By Robert Hood on January 06, 2021

SonyaMarielenaElia.jpg

What’s it like being a woman supervisor in a field like facilities services? We recently sat down with Sonya Harris, Elia Camacho and Marielena Contreras to talk about their experience. All three women are assistant superintendents in custodial services and between them supervise more than 90 custodians.

“As both a minority and a woman, it was challenging at first to supervise a large group of custodians,” Harris said. “When I first came to UCSF, I was trying to be strong, but I had to get to know the people and how they do things. I had to soften up. I wore suits every day, but I eventually learned to relax and allow people to get to know me and accept me for who I am.”

Contreras said she had to make some significant adjustments coming to the university from the private sector. “In the private sector, working in facilities was a man’s world,” she said. “Women weren’t involved in decision making. When I arrived at UCSF, there were several women leaders already on staff and they provided a support network. It was very empowering to see that. The university is doing a great job and there are women leaders who I can look up to.”

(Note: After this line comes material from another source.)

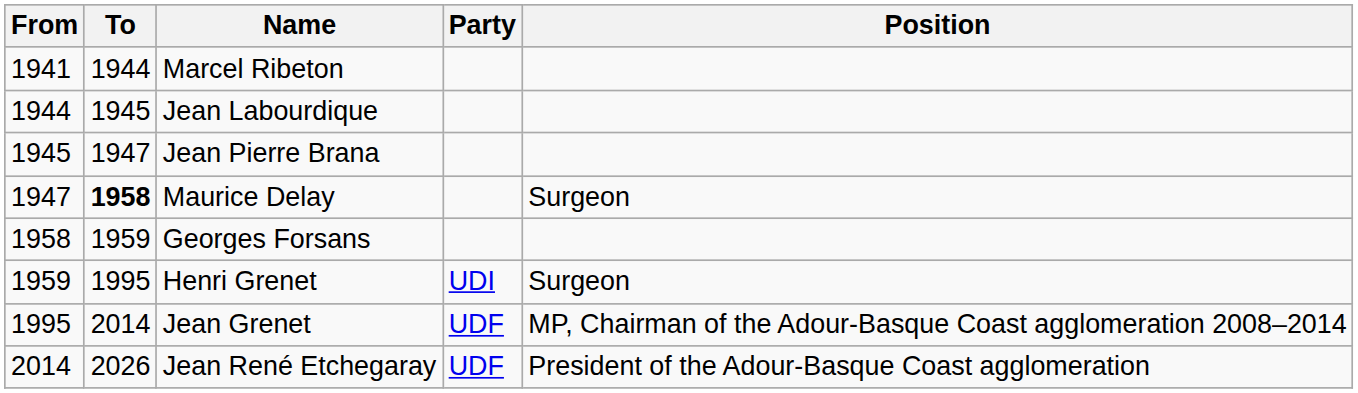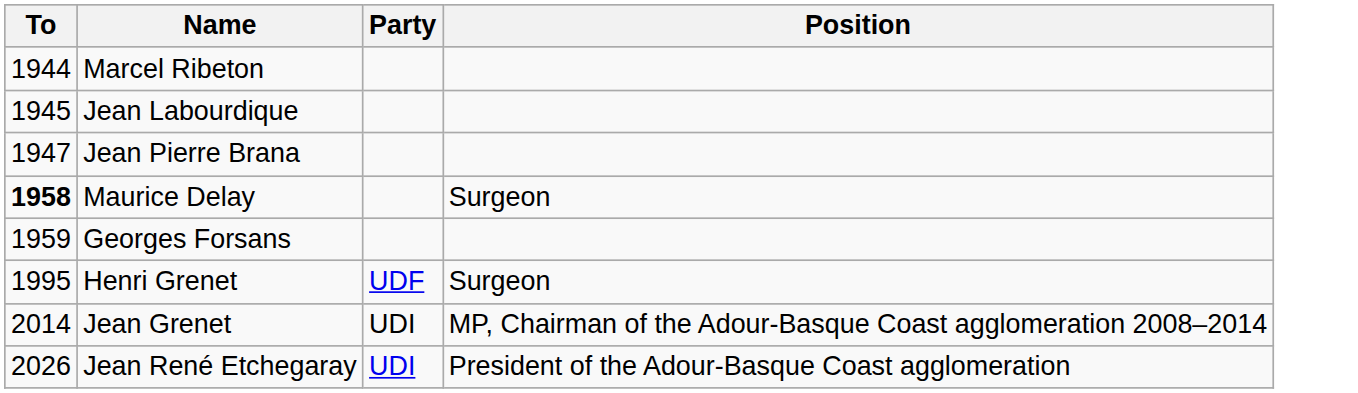- column: From | 1941 | 1944 | 1945 | 1947 | 1958 | 1959 | 1995 | 2014
Henri Grenet | Party: UDI -> UDF
Jean Grenet | Party: UDF -> UDI
Jean René Etchegaray | Party: UDF -> UDI
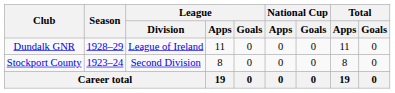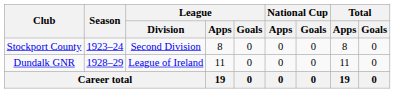rows swapped: Stockport County <-> Dundalk GNR
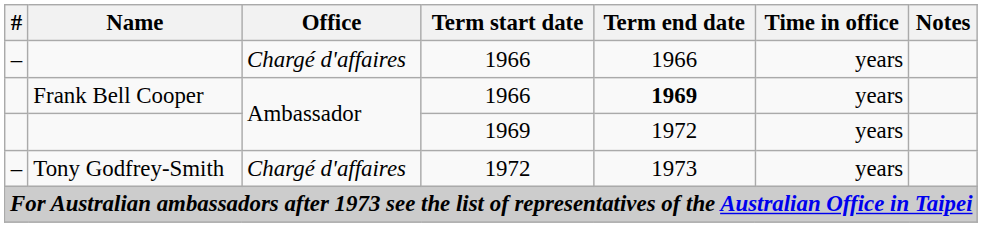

Camacho started her career as a housekeeper when she was 18-years-old. She later worked as an office assistant in human resources before taking a job at David Grant USAF Medical Center at Travis Air Force Base. She then moved to UC Berkeley where she worked as a custodial supervisor before becoming an assistant superintendent at UCSF.

Camacho said it means a lot to her to be a female supervisor. “UCSF has given us the opportunity to work equally with men.”

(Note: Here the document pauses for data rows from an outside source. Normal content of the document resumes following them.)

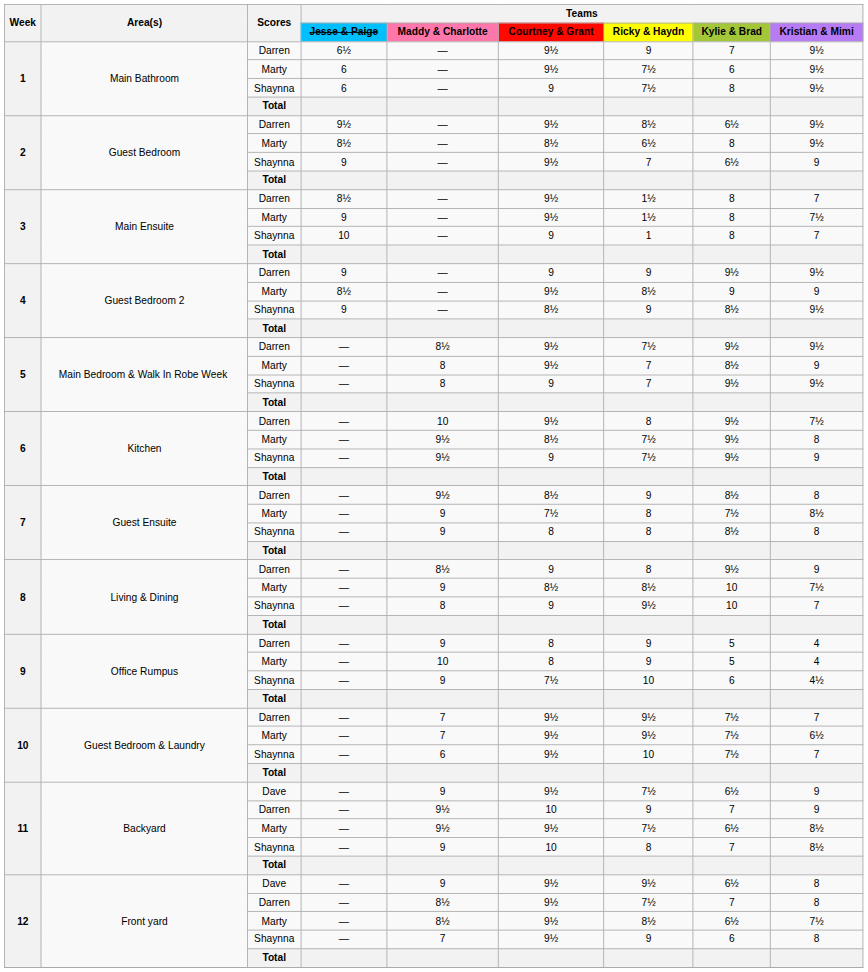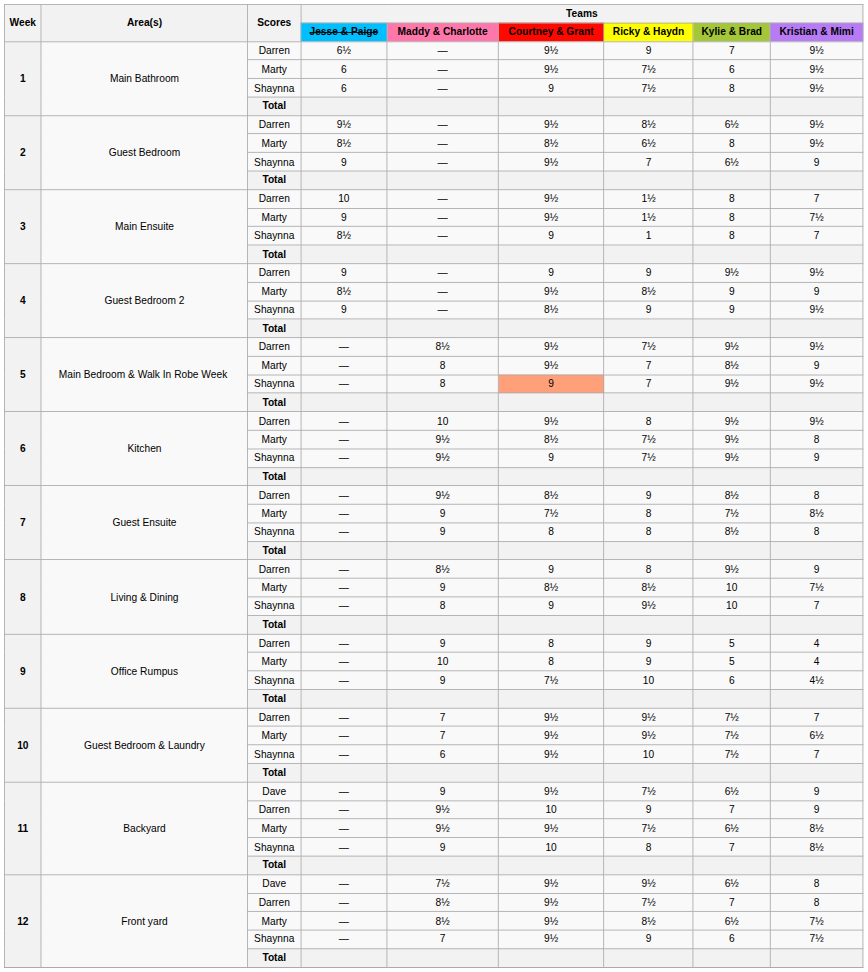3 / Darren | Teams / Jesse & Paige: 8½ -> 10
3 / Shaynna | Teams / Jesse & Paige: 10 -> 8½
4 / Shaynna | Teams / Kylie & Brad: 8½ -> 9
5 / Shaynna | Teams / Courtney & Grant: no background -> lightsalmon background
6 / Darren | Teams / Kristian & Mimi: 7½ -> 9½
12 / Dave | Teams / Maddy & Charlotte: 9 -> 7½
12 / Shaynna | Teams / Kristian & Mimi: 8 -> 7½
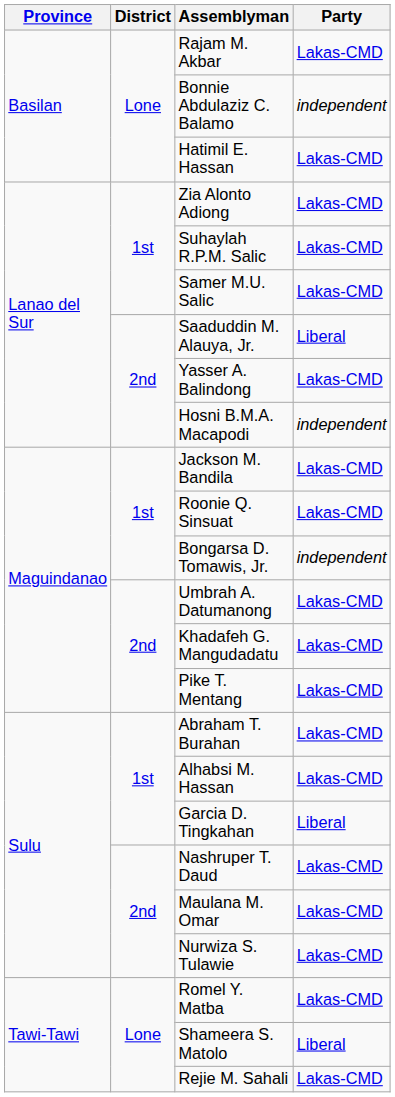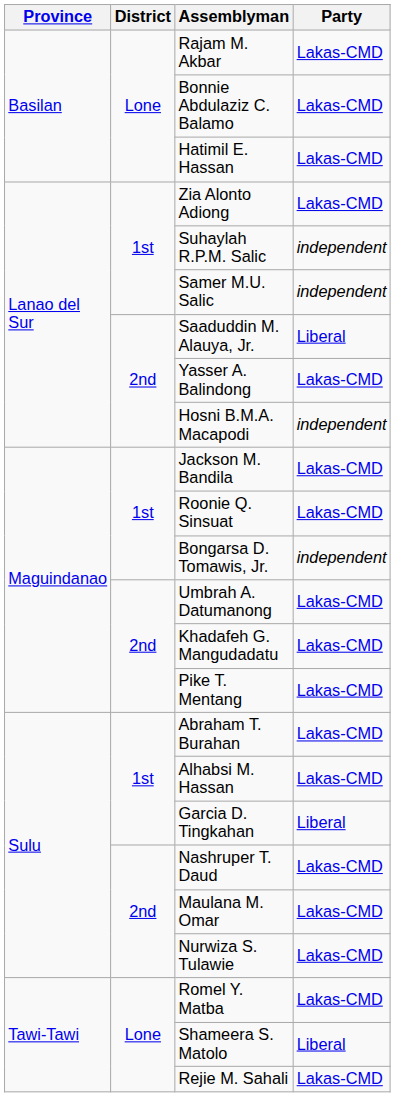Bonnie Abdulaziz C. Balamo | Party: independent -> Lakas-CMD
Suhaylah R.P.M. Salic | Party: Lakas-CMD -> independent
Samer M.U. Salic | Party: Lakas-CMD -> independent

Harris said the idea of men and women working equally at facilities services isn’t just lip service. It’s illustrated in meetings. “We can give our opinions on various topics and everyone listens. It’s not frowned upon. They accept good ideas whether they come from a man or a woman.”

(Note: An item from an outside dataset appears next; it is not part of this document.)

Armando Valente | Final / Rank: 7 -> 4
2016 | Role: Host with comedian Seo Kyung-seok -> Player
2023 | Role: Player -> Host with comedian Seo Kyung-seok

Contreras said when she or any of her female colleagues come up with a good idea, they are often asked to lead it. “It gives us an opportunity to learn and grow. We have access to upper management and can talk to anyone about our ideas and they will listen and help us.”

Harris said the entire facilities services team supported her when she had a stroke in the spring of 2019. “I was on vacation and had the stroke when I went to sleep one night. I woke up and the world was a different place.”

She learned quickly that Facilities Services Director Billy Reynoso, Interim Assistant Director Felipe Rubio and Superintendent Juan Ayala were there to support her. “They provided a great support network,” she said. “I didn’t feel like I was thrown away. They gave me a chance to fully recover.”

At one of the low points in her recovery, Harris received a card from Assistant Vice Chancellor Jon Giacomi. “He provided a lot of encouragement and that really meant a lot to me and helped in my recovery.”

Contreras said women considering a job in a male-dominated field should go for it. “You can change the world,” she said. “We’re evolving as a society. Trust yourself.”

Harris said anybody who wants to step into a leadership role needs as much training as possible. “Not just custodial training but also management training. You have to deal with people and their issues. You have to be compassionate and you have to be able to talk to people and deal with their problems. Supervisor training and job shadowing are important so you can really see what it’s like to be a supervisor.”

Camacho said it’s important to always be prepared so that when the opportunity presents itself, you are ready to take the lead. “I always recommend that people working in facilities complete the Certified Environmental Services Executive Certificate.”

Finally, Contreras said women who want to become a supervisor in a male-dominated field such as facilities services should simply trust themselves. “Go for it. Don’t stop. There’s no reason you can’t do it.”